Not a person, but rather a collaboration between singer- songwriter Peter Gallway and synth maestro Harvey Jones whose CV includes Sting, Robert Fripp and Carla Bley, that, often spoken rather than sung, serves as an atmospheric musical setting (just guitar, synth and programming) of the former's poetry collection Big Mercy, inspired by, among others, Leonard Cohen, Raymond Carver and Charlie Smith. Gallway describes the album as Eno meets James Blake meets Cohen

Employing looped sound from a clothes dryer, it opens with 'Romance Comes', evoking the otherworldly hush of city streets in that ethereal moment as the night fades but just before the dawn breaks, Gallway's woodsmoked voice sounding somewhere between Rod McKuen and, yes, Cohen and as he intones the words.

Sparsely semi-sung to a minimal backdrop of keyboard notes and synth wash, 'A Younger Man's Hands' is a portrait of his father ("a strong man, a gentle man") that also muses on mortality before a drum machine lays down the pattering rhythm for 'Poetry', part reflection on time spent in Hollywood, where he declares "It's the poetry that drives me, the good and the bad. It's easy to come by, the ink is cheap" and that within it "the truth lies waiting". Appropriately, it's followed by a cinematic reference with 'Breathless', a number inspired by the seminal Jean-Luc Godard noir game changer, Nate Birkey adding to the mood with his neon streets stained sax like the ghost of Mingus while Gallway's partner, Annie Gallop does her best Lauren Bacall to add the spoken passage midway.

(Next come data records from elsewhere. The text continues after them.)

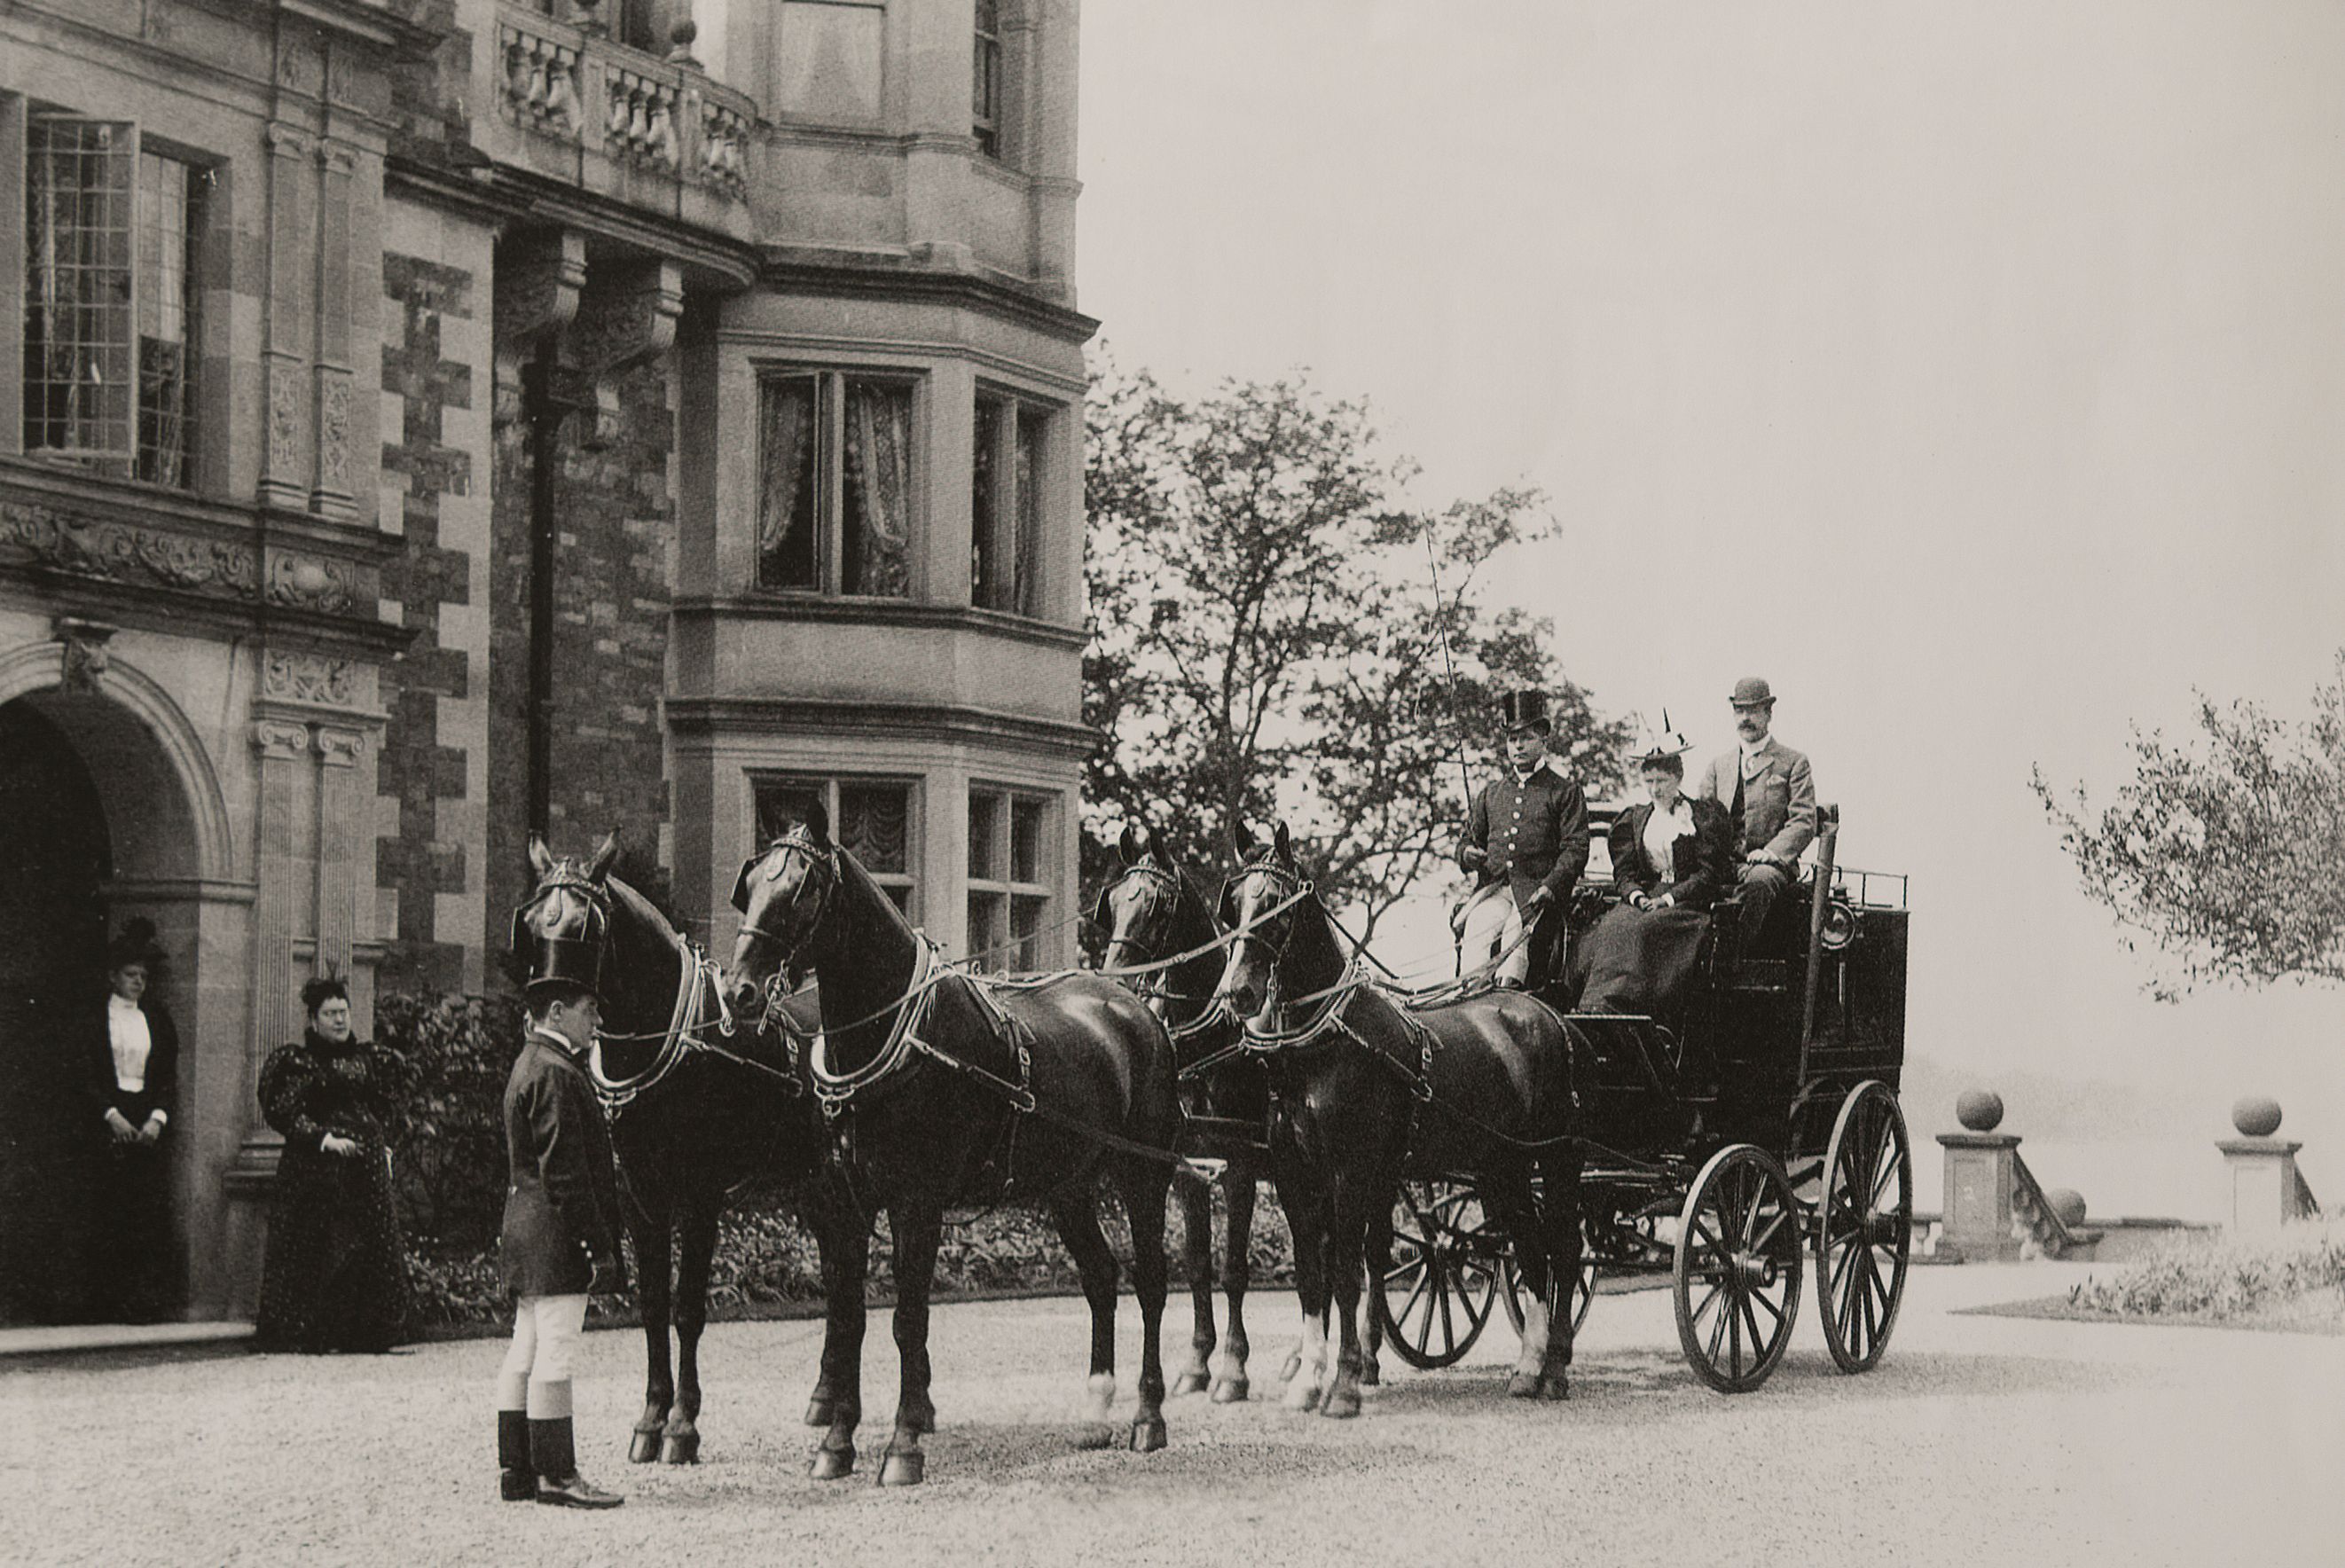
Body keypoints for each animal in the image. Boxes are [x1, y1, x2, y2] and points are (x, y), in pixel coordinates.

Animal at [514, 839, 843, 1462]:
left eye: (589, 927)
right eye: (531, 922)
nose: (545, 1007)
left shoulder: (700, 1195)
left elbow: (688, 1309)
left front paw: (683, 1426)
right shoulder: (643, 1196)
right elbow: (652, 1308)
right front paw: (649, 1420)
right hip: (815, 1184)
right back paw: (826, 1397)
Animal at [722, 806, 1181, 1481]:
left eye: (804, 888)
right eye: (750, 883)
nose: (740, 991)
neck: (898, 1038)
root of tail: (1134, 1007)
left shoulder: (917, 1203)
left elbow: (908, 1320)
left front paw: (903, 1444)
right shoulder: (843, 1204)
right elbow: (848, 1319)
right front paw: (836, 1442)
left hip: (1141, 1174)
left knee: (1149, 1282)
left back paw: (1147, 1418)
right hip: (1068, 1186)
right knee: (1101, 1278)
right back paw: (1096, 1412)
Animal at [1093, 819, 1331, 1406]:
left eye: (1156, 906)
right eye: (1113, 902)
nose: (1114, 980)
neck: (1208, 1043)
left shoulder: (1239, 1167)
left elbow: (1233, 1270)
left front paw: (1232, 1370)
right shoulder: (1189, 1171)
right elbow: (1199, 1266)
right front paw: (1197, 1364)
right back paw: (1300, 1360)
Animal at [1219, 819, 1585, 1406]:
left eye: (1276, 903)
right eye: (1233, 903)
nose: (1238, 993)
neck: (1326, 1045)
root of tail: (1549, 1015)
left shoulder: (1350, 1172)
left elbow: (1348, 1274)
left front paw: (1345, 1379)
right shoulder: (1294, 1175)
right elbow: (1311, 1276)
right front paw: (1308, 1378)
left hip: (1557, 1159)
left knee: (1565, 1250)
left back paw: (1554, 1368)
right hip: (1500, 1168)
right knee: (1531, 1251)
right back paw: (1528, 1368)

The sensuality seeps over into 'Tango' with its deep nighttime sway into the intoxication of a kiss in waiting as cheek brushes cheek before another autobiographical note is struck with 'Rolling Stones 1964', the first true, live rock and roll concert he ever saw, at Carnegie Hall, as a 17-year-old and which changed his life forever. Birkey's sax returns to haunt the strung out jazz cellar vibe of the title track where Gallway mentions Miles Davis and Ella Fitzgerald and muses how "Musicians live like lifers without parole."

A slow Latin groove returns for the Cohen-infused 'Spanish Is Spoken Here', an image of coffee in a real cup in a west side LA café and the glimpse of a woman caught in a late shaft of sun, her shoulders dancing. Mortality makes another appearance to the metronomic ticking that persists throughout the ethereal and somehow calming sonic miasma of 'The Uninvited Guest', Gallway's path wandering to Paris and Montparanasse for the almost prayer-like 'Impressions' where, in 1909, the Expressionist painter, Modigliani set up a studio, as he speaks of pale pastel colours, vibrant and alive with light, and of silence. And it's that hush that brings the album to a meditative close with 'Quiet', Gallway at his most Cohen-like as he talks about the unpredictable transitions of life in images of rain and clear skies, busy and empty roads, a seeking for the balm of silence away from the turmoil, a contemplation of the years slipping way, of time becoming precious in the acceptance that "One day there will be only the quiet, a book on your chest in the soft light. One day there will be only the quiet/It will stretch forever".

Very much one for a niche market and best soaked in, seated and relaxed in dim but warm-lit solitude, shuttered away from the static of the world as the waves of sound and the melancholic intimacy of Gallway's voice weaves through those emotional and mental fibres.